■ **Requirements**:
Retype every line in all of the rows below, matching each one word for word.

(Data entries)

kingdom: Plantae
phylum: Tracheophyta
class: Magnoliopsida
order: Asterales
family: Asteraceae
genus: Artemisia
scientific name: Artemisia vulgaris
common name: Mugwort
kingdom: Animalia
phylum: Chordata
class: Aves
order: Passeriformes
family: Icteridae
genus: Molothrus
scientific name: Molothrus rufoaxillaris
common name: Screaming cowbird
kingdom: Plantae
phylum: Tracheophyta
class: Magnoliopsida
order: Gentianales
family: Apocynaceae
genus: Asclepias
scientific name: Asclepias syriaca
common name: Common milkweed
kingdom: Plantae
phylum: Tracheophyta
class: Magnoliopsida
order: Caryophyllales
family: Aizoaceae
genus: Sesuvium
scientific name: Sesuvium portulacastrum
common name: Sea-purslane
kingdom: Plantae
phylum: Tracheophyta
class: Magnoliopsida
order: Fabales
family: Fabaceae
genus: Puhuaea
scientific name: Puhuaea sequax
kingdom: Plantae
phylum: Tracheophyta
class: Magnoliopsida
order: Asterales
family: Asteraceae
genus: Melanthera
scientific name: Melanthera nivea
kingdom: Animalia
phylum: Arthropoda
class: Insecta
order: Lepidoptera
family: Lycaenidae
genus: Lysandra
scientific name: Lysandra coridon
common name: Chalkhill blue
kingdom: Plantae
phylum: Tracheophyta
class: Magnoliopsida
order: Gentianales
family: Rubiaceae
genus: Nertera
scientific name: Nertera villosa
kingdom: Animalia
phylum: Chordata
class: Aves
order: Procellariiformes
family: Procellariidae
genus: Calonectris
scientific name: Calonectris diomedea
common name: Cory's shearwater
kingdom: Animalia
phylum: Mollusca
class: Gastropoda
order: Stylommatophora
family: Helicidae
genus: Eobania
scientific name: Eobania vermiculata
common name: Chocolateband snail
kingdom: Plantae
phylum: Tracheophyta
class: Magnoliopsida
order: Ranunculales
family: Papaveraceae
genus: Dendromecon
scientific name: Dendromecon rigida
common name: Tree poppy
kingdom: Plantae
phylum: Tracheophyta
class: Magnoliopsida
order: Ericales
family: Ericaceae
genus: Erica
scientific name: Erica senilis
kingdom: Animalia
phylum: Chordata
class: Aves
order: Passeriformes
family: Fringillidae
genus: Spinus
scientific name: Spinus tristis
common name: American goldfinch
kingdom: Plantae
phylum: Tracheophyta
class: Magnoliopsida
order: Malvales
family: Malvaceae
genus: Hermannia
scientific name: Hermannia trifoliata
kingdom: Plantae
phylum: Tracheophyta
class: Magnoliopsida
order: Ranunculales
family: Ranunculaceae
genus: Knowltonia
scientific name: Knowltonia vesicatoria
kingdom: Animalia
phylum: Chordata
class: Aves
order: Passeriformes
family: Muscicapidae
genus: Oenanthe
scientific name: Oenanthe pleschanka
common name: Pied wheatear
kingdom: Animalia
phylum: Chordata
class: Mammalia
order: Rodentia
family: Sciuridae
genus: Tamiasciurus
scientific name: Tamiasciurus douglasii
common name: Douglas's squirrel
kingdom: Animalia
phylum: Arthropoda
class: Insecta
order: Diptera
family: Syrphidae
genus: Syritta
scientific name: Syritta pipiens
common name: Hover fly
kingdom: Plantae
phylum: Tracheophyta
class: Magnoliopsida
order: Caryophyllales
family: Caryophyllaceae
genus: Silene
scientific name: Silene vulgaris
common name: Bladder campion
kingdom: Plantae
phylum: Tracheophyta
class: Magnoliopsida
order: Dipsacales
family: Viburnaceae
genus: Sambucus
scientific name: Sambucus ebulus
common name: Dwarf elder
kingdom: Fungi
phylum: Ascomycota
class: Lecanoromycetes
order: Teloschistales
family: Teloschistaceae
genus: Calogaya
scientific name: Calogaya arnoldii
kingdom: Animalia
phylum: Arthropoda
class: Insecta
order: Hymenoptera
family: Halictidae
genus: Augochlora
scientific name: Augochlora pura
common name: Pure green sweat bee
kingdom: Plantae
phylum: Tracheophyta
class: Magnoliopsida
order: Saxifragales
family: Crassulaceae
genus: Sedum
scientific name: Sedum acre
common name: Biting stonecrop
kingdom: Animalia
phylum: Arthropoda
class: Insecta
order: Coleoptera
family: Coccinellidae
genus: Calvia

■ **Solution**:
kingdom: Plantae
phylum: Tracheophyta
class: Magnoliopsida
order: Asterales
family: Asteraceae
genus: Artemisia
scientific name: Artemisia vulgaris
common name: Mugwort
kingdom: Animalia
phylum: Chordata
class: Aves
order: Passeriformes
family: Icteridae
genus: Molothrus
scientific name: Molothrus rufoaxillaris
common name: Screaming cowbird
kingdom: Plantae
phylum: Tracheophyta
class: Magnoliopsida
order: Gentianales
family: Apocynaceae
genus: Asclepias
scientific name: Asclepias syriaca
common name: Common milkweed
kingdom: Plantae
phylum: Tracheophyta
class: Magnoliopsida
order: Caryophyllales
family: Aizoaceae
genus: Sesuvium
scientific name: Sesuvium portulacastrum
common name: Sea-purslane
kingdom: Plantae
phylum: Tracheophyta
class: Magnoliopsida
order: Fabales
family: Fabaceae
genus: Puhuaea
scientific name: Puhuaea sequax
kingdom: Plantae
phylum: Tracheophyta
class: Magnoliopsida
order: Asterales
family: Asteraceae
genus: Melanthera
scientific name: Melanthera nivea
kingdom: Animalia
phylum: Arthropoda
class: Insecta
order: Lepidoptera
family: Lycaenidae
genus: Lysandra
scientific name: Lysandra coridon
common name: Chalkhill blue
kingdom: Plantae
phylum: Tracheophyta
class: Magnoliopsida
order: Gentianales
family: Rubiaceae
genus: Nertera
scientific name: Nertera villosa
kingdom: Animalia
phylum: Chordata
class: Aves
order: Procellariiformes
family: Procellariidae
genus: Calonectris
scientific name: Calonectris diomedea
common name: Cory's shearwater
kingdom: Animalia
phylum: Mollusca
class: Gastropoda
order: Stylommatophora
family: Helicidae
genus: Eobania
scientific name: Eobania vermiculata
common name: Chocolateband snail
kingdom: Plantae
phylum: Tracheophyta
class: Magnoliopsida
order: Ranunculales
family: Papaveraceae
genus: Dendromecon
scientific name: Dendromecon rigida
common name: Tree poppy
kingdom: Plantae
phylum: Tracheophyta
class: Magnoliopsida
order: Ericales
family: Ericaceae
genus: Erica
scientific name: Erica senilis
kingdom: Animalia
phylum: Chordata
class: Aves
order: Passeriformes
family: Fringillidae
genus: Spinus
scientific name: Spinus tristis
common name: American goldfinch
kingdom: Plantae
phylum: Tracheophyta
class: Magnoliopsida
order: Malvales
family: Malvaceae
genus: Hermannia
scientific name: Hermannia trifoliata
kingdom: Plantae
phylum: Tracheophyta
class: Magnoliopsida
order: Ranunculales
family: Ranunculaceae
genus: Knowltonia
scientific name: Knowltonia vesicatoria
kingdom: Animalia
phylum: Chordata
class: Aves
order: Passeriformes
family: Muscicapidae
genus: Oenanthe
scientific name: Oenanthe pleschanka
common name: Pied wheatear
kingdom: Animalia
phylum: Chordata
class: Mammalia
order: Rodentia
family: Sciuridae
genus: Tamiasciurus
scientific name: Tamiasciurus douglasii
common name: Douglas's squirrel
kingdom: Animalia
phylum: Arthropoda
class: Insecta
order: Diptera
family: Syrphidae
genus: Syritta
scientific name: Syritta pipiens
common name: Hover fly
kingdom: Plantae
phylum: Tracheophyta
class: Magnoliopsida
order: Caryophyllales
family: Caryophyllaceae
genus: Silene
scientific name: Silene vulgaris
common name: Bladder campion
kingdom: Plantae
phylum: Tracheophyta
class: Magnoliopsida
order: Dipsacales
family: Viburnaceae
genus: Sambucus
scientific name: Sambucus ebulus
common name: Dwarf elder
kingdom: Fungi
phylum: Ascomycota
class: Lecanoromycetes
order: Teloschistales
family: Teloschistaceae
genus: Calogaya
scientific name: Calogaya arnoldii
kingdom: Animalia
phylum: Arthropoda
class: Insecta
order: Hymenoptera
family: Halictidae
genus: Augochlora
scientific name: Augochlora pura
common name: Pure green sweat bee
kingdom: Plantae
phylum: Tracheophyta
class: Magnoliopsida
order: Saxifragales
family: Crassulaceae
genus: Sedum
scientific name: Sedum acre
common name: Biting stonecrop
kingdom: Animalia
phylum: Arthropoda
class: Insecta
order: Coleoptera
family: Coccinellidae
genus: Calvia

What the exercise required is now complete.